Philosophers and common people alike throughout history have debated death, have pondered it, on its own merits and in relation to life, and have come up with no answers, so I ask, where ARE the answers? I certainly don’t have them, even if I like to think I do.

My head simply spins, my heart races, my breathing quickens, my tears fall. And then I look at my husband and think of my parents, and I smile and laugh and think "This is what it is truly about. This is peace, this is love.” These, who have nurtured life, fostered love, they are my role models in life. They are what drive me forward to try to make the world a better place somehow, even if it is in a hundred little ways, instead of One Big Way. I leave it to others to devote their lives to trying to find the cure for cancer, to battle for the rights of patients with Hepatitis C or AIDS, to try to end. Instead, I try to improve the world by planting another tree, smiling at the people I meet on the street, speaking words of encouragement. These things don’t undo death, they don’t make the fear of death or of losing a loved one any less. But somehow, they do some good. THIS I can believe in with less reservation than life after death, somehow.
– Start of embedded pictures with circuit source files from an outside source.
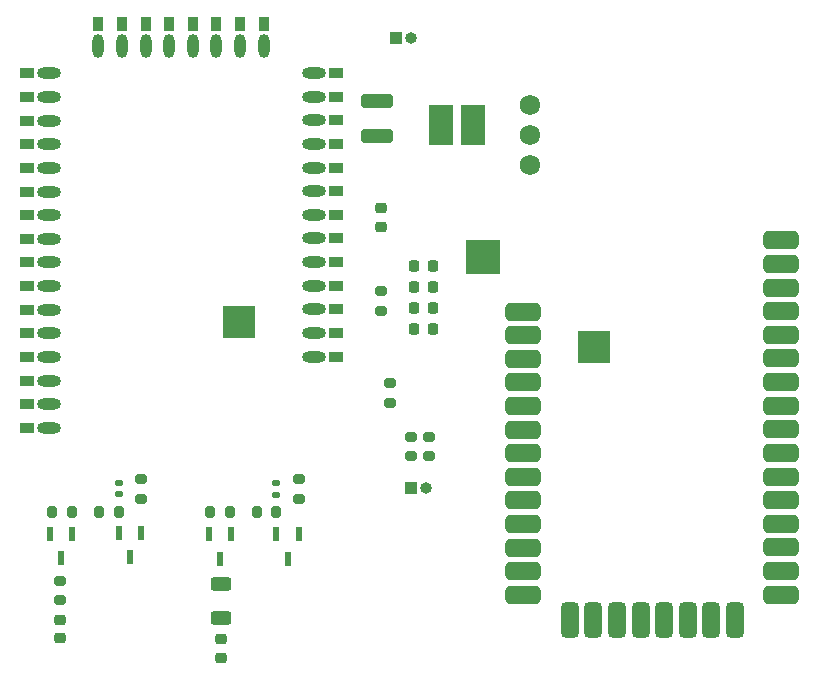
<source format=gbr>
%TF.GenerationSoftware,KiCad,Pcbnew,7.0.6*%
%TF.CreationDate,2024-03-24T21:23:19-04:00*%
%TF.ProjectId,Radio Module,52616469-6f20-44d6-9f64-756c652e6b69,rev?*%
%TF.SameCoordinates,Original*%
%TF.FileFunction,Soldermask,Top*%
%TF.FilePolarity,Negative*%
%FSLAX46Y46*%
G04 Gerber Fmt 4.6, Leading zero omitted, Abs format (unit mm)*
G04 Created by KiCad (PCBNEW 7.0.6) date 2024-03-24 21:23:19*
%MOMM*%
%LPD*%
G01*
G04 APERTURE LIST*
G04 Aperture macros list*
%AMRoundRect*
0 Rectangle with rounded corners*
0 $1 Rounding radius*
0 $2 $3 $4 $5 $6 $7 $8 $9 X,Y pos of 4 corners*
0 Add a 4 corners polygon primitive as box body*
4,1,4,$2,$3,$4,$5,$6,$7,$8,$9,$2,$3,0*
0 Add four circle primitives for the rounded corners*
1,1,$1+$1,$2,$3*
1,1,$1+$1,$4,$5*
1,1,$1+$1,$6,$7*
1,1,$1+$1,$8,$9*
0 Add four rect primitives between the rounded corners*
20,1,$1+$1,$2,$3,$4,$5,0*
20,1,$1+$1,$4,$5,$6,$7,0*
20,1,$1+$1,$6,$7,$8,$9,0*
20,1,$1+$1,$8,$9,$2,$3,0*%
G04 Aperture macros list end*
%ADD10R,0.600000X1.250000*%
%ADD11RoundRect,0.218750X-0.256250X0.218750X-0.256250X-0.218750X0.256250X-0.218750X0.256250X0.218750X0*%
%ADD12RoundRect,0.200000X0.275000X-0.200000X0.275000X0.200000X-0.275000X0.200000X-0.275000X-0.200000X0*%
%ADD13R,1.000000X1.000000*%
%ADD14O,1.000000X1.000000*%
%ADD15RoundRect,0.200000X-0.200000X-0.275000X0.200000X-0.275000X0.200000X0.275000X-0.200000X0.275000X0*%
%ADD16R,2.000000X3.500000*%
%ADD17RoundRect,0.225000X0.225000X0.250000X-0.225000X0.250000X-0.225000X-0.250000X0.225000X-0.250000X0*%
%ADD18RoundRect,0.218750X0.256250X-0.218750X0.256250X0.218750X-0.256250X0.218750X-0.256250X-0.218750X0*%
%ADD19RoundRect,0.140000X0.170000X-0.140000X0.170000X0.140000X-0.170000X0.140000X-0.170000X-0.140000X0*%
%ADD20RoundRect,0.200000X-0.275000X0.200000X-0.275000X-0.200000X0.275000X-0.200000X0.275000X0.200000X0*%
%ADD21RoundRect,0.250000X0.625000X-0.312500X0.625000X0.312500X-0.625000X0.312500X-0.625000X-0.312500X0*%
%ADD22RoundRect,0.200000X0.200000X0.275000X-0.200000X0.275000X-0.200000X-0.275000X0.200000X-0.275000X0*%
%ADD23RoundRect,0.250000X-1.100000X0.325000X-1.100000X-0.325000X1.100000X-0.325000X1.100000X0.325000X0*%
%ADD24R,3.000000X3.000000*%
%ADD25RoundRect,0.380000X-1.120000X-0.380000X1.120000X-0.380000X1.120000X0.380000X-1.120000X0.380000X0*%
%ADD26RoundRect,0.380000X0.380000X-1.120000X0.380000X1.120000X-0.380000X1.120000X-0.380000X-1.120000X0*%
%ADD27RoundRect,0.100000X-1.295000X-1.295000X1.295000X-1.295000X1.295000X1.295000X-1.295000X1.295000X0*%
%ADD28O,2.000000X0.950000*%
%ADD29O,0.950000X2.000000*%
%ADD30R,1.300000X0.900000*%
%ADD31R,0.900000X1.300000*%
%ADD32RoundRect,0.100000X1.295000X1.295000X-1.295000X1.295000X-1.295000X-1.295000X1.295000X-1.295000X0*%
%ADD33C,1.725000*%
G04 APERTURE END LIST*
D10*
%TO.C,IC7*%
X138684000Y-99661000D03*
X136774000Y-99661000D03*
X137729000Y-101761000D03*
%TD*%
D11*
%TO.C,D1*%
X164846000Y-72110500D03*
X164846000Y-73685500D03*
%TD*%
D12*
%TO.C,R12*%
X137668000Y-105282000D03*
X137668000Y-103632000D03*
%TD*%
D10*
%TO.C,IC6*%
X144526000Y-99568000D03*
X142616000Y-99568000D03*
X143571000Y-101668000D03*
%TD*%
D13*
%TO.C,J3*%
X167386000Y-95758000D03*
D14*
X168656000Y-95758000D03*
%TD*%
D15*
%TO.C,R7*%
X150369000Y-97790000D03*
X152019000Y-97790000D03*
%TD*%
D16*
%TO.C,L1*%
X169893000Y-65024000D03*
X172593000Y-65024000D03*
%TD*%
D17*
%TO.C,C4*%
X169177000Y-78740000D03*
X167627000Y-78740000D03*
%TD*%
D12*
%TO.C,R2*%
X167366000Y-93090000D03*
X167366000Y-91440000D03*
%TD*%
D18*
%TO.C,D2*%
X151257000Y-110160000D03*
X151257000Y-108585000D03*
%TD*%
D19*
%TO.C,C6*%
X155956000Y-96365000D03*
X155956000Y-95405000D03*
%TD*%
D17*
%TO.C,C5*%
X169177000Y-76962000D03*
X167627000Y-76962000D03*
%TD*%
D10*
%TO.C,IC4*%
X157861000Y-99695000D03*
X155951000Y-99695000D03*
X156906000Y-101795000D03*
%TD*%
D17*
%TO.C,C3*%
X169177000Y-80518000D03*
X167627000Y-80518000D03*
%TD*%
D20*
%TO.C,R10*%
X144526000Y-95060000D03*
X144526000Y-96710000D03*
%TD*%
D18*
%TO.C,D3*%
X137668000Y-108509000D03*
X137668000Y-106934000D03*
%TD*%
D13*
%TO.C,J4*%
X166116000Y-57658000D03*
D14*
X167386000Y-57658000D03*
%TD*%
D15*
%TO.C,R11*%
X136970000Y-97790000D03*
X138620000Y-97790000D03*
%TD*%
D17*
%TO.C,C2*%
X169177000Y-82296000D03*
X167627000Y-82296000D03*
%TD*%
D21*
%TO.C,R8*%
X151257000Y-106811000D03*
X151257000Y-103886000D03*
%TD*%
D22*
%TO.C,R9*%
X142620000Y-97790000D03*
X140970000Y-97790000D03*
%TD*%
%TO.C,R6*%
X155956000Y-97790000D03*
X154306000Y-97790000D03*
%TD*%
D20*
%TO.C,R3*%
X164846000Y-79121000D03*
X164846000Y-80771000D03*
%TD*%
D23*
%TO.C,C1*%
X164465000Y-63041000D03*
X164465000Y-65991000D03*
%TD*%
D20*
%TO.C,R4*%
X165608000Y-86932000D03*
X165608000Y-88582000D03*
%TD*%
D24*
%TO.C,TP1*%
X173482000Y-76200000D03*
%TD*%
D25*
%TO.C,IC1*%
X176825000Y-80853000D03*
X176825000Y-82853000D03*
X176825000Y-84853000D03*
X176825000Y-86853000D03*
X176825000Y-88853000D03*
X176825000Y-90853000D03*
X176825000Y-92853000D03*
X176825000Y-94853000D03*
X176825000Y-96853000D03*
X176825000Y-98853000D03*
X176825000Y-100853000D03*
X176825000Y-102853000D03*
X176825000Y-104853000D03*
D26*
X180785000Y-106933000D03*
X182785000Y-106933000D03*
X184785000Y-106933000D03*
X186785000Y-106933000D03*
X188785000Y-106933000D03*
X190785000Y-106933000D03*
X192785000Y-106933000D03*
X194785000Y-106933000D03*
D25*
X198685000Y-104823000D03*
X198685000Y-102823000D03*
X198685000Y-100823000D03*
X198685000Y-98823000D03*
X198685000Y-96823000D03*
X198685000Y-94823000D03*
X198685000Y-92823000D03*
X198685000Y-90823000D03*
X198685000Y-88823000D03*
X198685000Y-86823000D03*
X198685000Y-84823000D03*
X198685000Y-82823000D03*
X198685000Y-80823000D03*
X198685000Y-78823000D03*
X198685000Y-76823000D03*
X198685000Y-74823000D03*
D27*
X182880000Y-83818000D03*
%TD*%
D10*
%TO.C,IC5*%
X152146000Y-99695000D03*
X150236000Y-99695000D03*
X151191000Y-101795000D03*
%TD*%
D28*
%TO.C,IC3*%
X159145000Y-84667000D03*
X159145000Y-82667000D03*
X159145000Y-80667000D03*
X159145000Y-78667000D03*
X159145000Y-76667000D03*
X159145000Y-74667000D03*
X159145000Y-72667000D03*
X159145000Y-70667000D03*
X159145000Y-68667000D03*
X159145000Y-66667000D03*
X159145000Y-64667000D03*
X159145000Y-62667000D03*
X159145000Y-60667000D03*
D29*
X154875000Y-58357000D03*
X152875000Y-58357000D03*
X150875000Y-58357000D03*
X148875000Y-58357000D03*
X146875000Y-58357000D03*
X144875000Y-58357000D03*
X142875000Y-58357000D03*
X140875000Y-58357000D03*
D28*
X136705000Y-90697000D03*
X136705000Y-88697000D03*
X136705000Y-86697000D03*
X136705000Y-84697000D03*
X136705000Y-82697000D03*
X136705000Y-80697000D03*
X136705000Y-78697000D03*
X136705000Y-76697000D03*
X136705000Y-74697000D03*
X136705000Y-72697000D03*
X136705000Y-70697000D03*
X136705000Y-68697000D03*
X136705000Y-66697000D03*
X136705000Y-64697000D03*
X136705000Y-62697000D03*
X136705000Y-60697000D03*
D30*
X160995000Y-84667000D03*
X160995000Y-82667000D03*
X160995000Y-80667000D03*
X160995000Y-78667000D03*
X160995000Y-76667000D03*
X160995000Y-74667000D03*
X160995000Y-72667000D03*
X160995000Y-70667000D03*
X160995000Y-68667000D03*
X160995000Y-66667000D03*
X160995000Y-64667000D03*
X160995000Y-62667000D03*
X160995000Y-60667000D03*
D31*
X154875000Y-56507000D03*
X152875000Y-56507000D03*
X150875000Y-56507000D03*
X148875000Y-56507000D03*
X146875000Y-56507000D03*
X144875000Y-56507000D03*
X142875000Y-56507000D03*
X140875000Y-56507000D03*
D30*
X134855000Y-60697000D03*
X134855000Y-62697000D03*
X134855000Y-64697000D03*
X134855000Y-66697000D03*
X134855000Y-68697000D03*
X134855000Y-70697000D03*
X134855000Y-72697000D03*
X134855000Y-74697000D03*
X134855000Y-76697000D03*
X134855000Y-78697000D03*
X134855000Y-80697000D03*
X134855000Y-82697000D03*
X134855000Y-84697000D03*
X134855000Y-86697000D03*
X134855000Y-88697000D03*
X134855000Y-90697000D03*
D32*
X152780000Y-81702000D03*
%TD*%
D33*
%TO.C,PS1*%
X177419000Y-63373000D03*
X177419000Y-65913000D03*
X177419000Y-68453000D03*
%TD*%
D12*
%TO.C,R1*%
X168910000Y-93090000D03*
X168910000Y-91440000D03*
%TD*%
D20*
%TO.C,R5*%
X157861000Y-95060000D03*
X157861000Y-96710000D03*
%TD*%
D19*
%TO.C,C7*%
X142621000Y-96337000D03*
X142621000Y-95377000D03*
%TD*%
M02*

</source>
But this isn’t about me—it’s about all of us—all of the people I know and love, that M knows and loves—even the people we really can’t stand, the people we sometimes think “deserve” death. How precious is life that we are willing to throw it away, to take someone else’s right to it? And who are we to bring other lives into this world to have to go through death, at the very least, and intense physical and emotional suffering, at most? But that’s the brain talking, the consciousness. The body screams that propagation of the species must continue and fights to continue life, to procreate, to force life into this world to keep the species alive.

I remember reading in one of my books talking about “life between lives” that someone in hypnotic regression said that Earth is chosen by souls who want to progress quickly, because it is a hard world, but one that teaches many lessons for all that. I also read another statement that one of the reasons Earth is one of the hardest existences because of the human body—the constant warring of the consciousness and the physical body; the resulting inner struggle is great and terrible but gives us incredible potential.

Maybe that’s so, and maybe it’s all a bunch of hooey, but who can say?